Obama and his advisors and military commanders took a different, though no less lethal, tack than the French, who have now staged three raids on ships hijacked by the Somali pirates.

It was reminiscent of Obama's approach in the Democratic primaries, in which he relied on "the math" of the situation.

In that case, Obama inexorably rolled up an insurmountable delegate advantage, sweeping smaller states and blocking the Clinton campaign's ability to come back with a few high-profile late primary victories.

In this case, Obama used the resources of the US military and government to shut down the pirates' options and make them more vulnerable.

With advice from FBI hostage negotiators, the commander of the nearest Navy ship, USS Bainbridge, Commander Frank Castellana, set in motion a plan to string the pirates along and wear them down, establishing rapport while denying their goals. Ransom for the hostage, which would set a dangerous precedent, was denied, as was safe passage for the pirates. When other pirates sought to link up with the lifeboat with their captured vessels, with other hostages aboard, the Navy blocked them.

The American crew of the Maersk Alabama cargo ship successfully fended off their hijackers.
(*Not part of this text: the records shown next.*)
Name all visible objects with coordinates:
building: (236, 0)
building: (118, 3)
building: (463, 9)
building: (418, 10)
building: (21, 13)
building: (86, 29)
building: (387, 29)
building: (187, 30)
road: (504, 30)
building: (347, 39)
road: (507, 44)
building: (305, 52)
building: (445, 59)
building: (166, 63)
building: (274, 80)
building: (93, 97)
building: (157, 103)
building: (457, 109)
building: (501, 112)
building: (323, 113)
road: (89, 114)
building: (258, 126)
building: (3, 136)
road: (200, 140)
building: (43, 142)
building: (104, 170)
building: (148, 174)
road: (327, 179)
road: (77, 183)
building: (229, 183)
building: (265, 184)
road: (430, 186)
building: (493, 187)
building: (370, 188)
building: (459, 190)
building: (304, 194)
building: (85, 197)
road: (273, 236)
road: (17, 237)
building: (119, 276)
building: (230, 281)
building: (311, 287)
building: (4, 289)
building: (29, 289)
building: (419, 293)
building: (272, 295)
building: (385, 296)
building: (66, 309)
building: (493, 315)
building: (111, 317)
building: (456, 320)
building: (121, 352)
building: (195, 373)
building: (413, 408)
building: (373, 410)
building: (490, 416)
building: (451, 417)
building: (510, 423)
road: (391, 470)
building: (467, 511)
But that was only the beginning of the drama.

Meanwhile, choosing from a set of options, Obama ordered the insertion of a group of Navy Seal (Sea Air Land) commandos aboard the the destroyer Bainbridge. Out of sight of the pirates, the Seals executed a parachute jump into the ocean and made their way to the Bainbridge. There, with sophisticated sniper rifles, they surreptitiously took up position.

On Friday, Obama gave the order for the pirates to be killed if Phillips was judged by the captain of the Bainbridge to be in terminal danger from his armed captors. Which, of course, could be seen as being true at any point.
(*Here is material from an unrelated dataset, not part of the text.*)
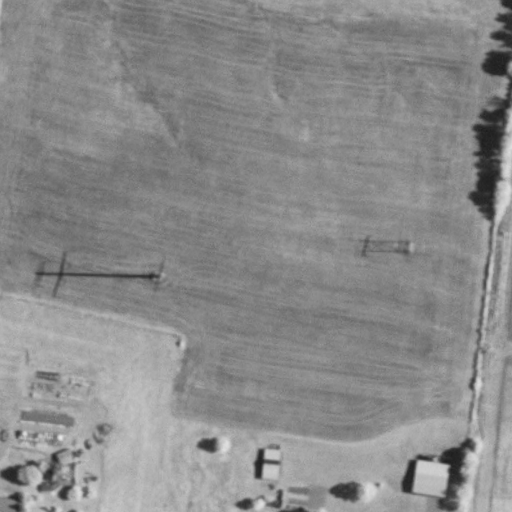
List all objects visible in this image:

The Discovery Channel recounts how Navy Seal snipers operate.

When the drifting lifeboat, which got very hot during the day and very cold at night, ran into choppy water, the pirates agreed to be taken in tow by the Navy destroyer. One pirate used his injury as an excuse to be taken aboard the Bainbridge. Meanwhile, the Bainbridge shortened the two line to less than 100 yards. The expert Seal snipers, with their sophisticated weaponry, ended the stand-off with a headshot for each of the pirates. The pirates who remained aboard the lifeboat with Phillips never knew the Seals were there.
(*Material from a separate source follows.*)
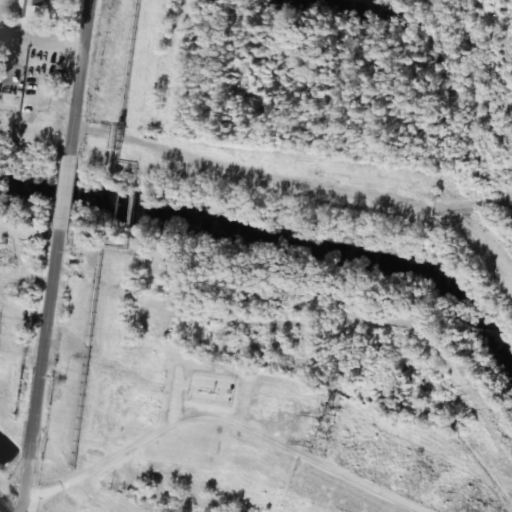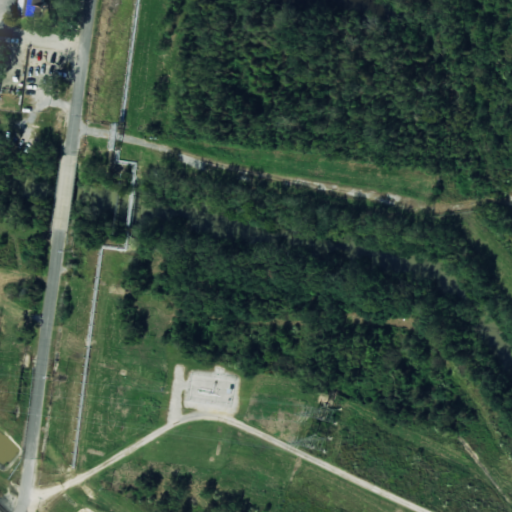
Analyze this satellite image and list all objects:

North Korea vowed to test a new long-range missile and place a satellite in orbit. The test occurred, but the mission failed.

Obama gave more attention in his public statements, though less in private discussion, to the North Korean missile launch during that crisis.

That's probably because North Korea, unlike the Somali pirates, is a nation-state. And because North Korea has a pretty well-established pattern of trying to get attention and validation through various missile launches and brandishings of nuclear reactors. In a sense, it was all part of an established kabuki.

The launch actually failed in its mission of putting a North Korean satellite in to orbit. While the first stage of the rocket was successful, launching it over an agitated Japan, failure occurred somewhere in the second or third stages.

Some over on the American right said that Obama should have stopped the North Korean launch. Obama had ordered US Navy destroyers with anti-missile capability into the area, but did not order the shoot-down. Former House Speaker Newt Gingrich said the missile should have been stopped, if not shot down, perhaps by special operations forces. He was quite vague, actually, perhaps because what he was saying didn't make much sense.

Since the missile could have been shot down, it wasn't necessary to actually do so. And North Korea - which the Bush/Cheney Administration removed from the list of threatening rogue nations after going through this sort of thing on several previous occasions - has a habit of making a spectacle of itself in order to publicize one of its few industries which actually has some success, and to try to get international aid. What it will ultimately get is some new sanctions, which will probably be ineffectual.

Both crises revealed a lot about how Obama approaches crises in the form of issues he has not previously selected to focus on.

Long-term solutions with regard to Somalia and North Korea? That's another matter.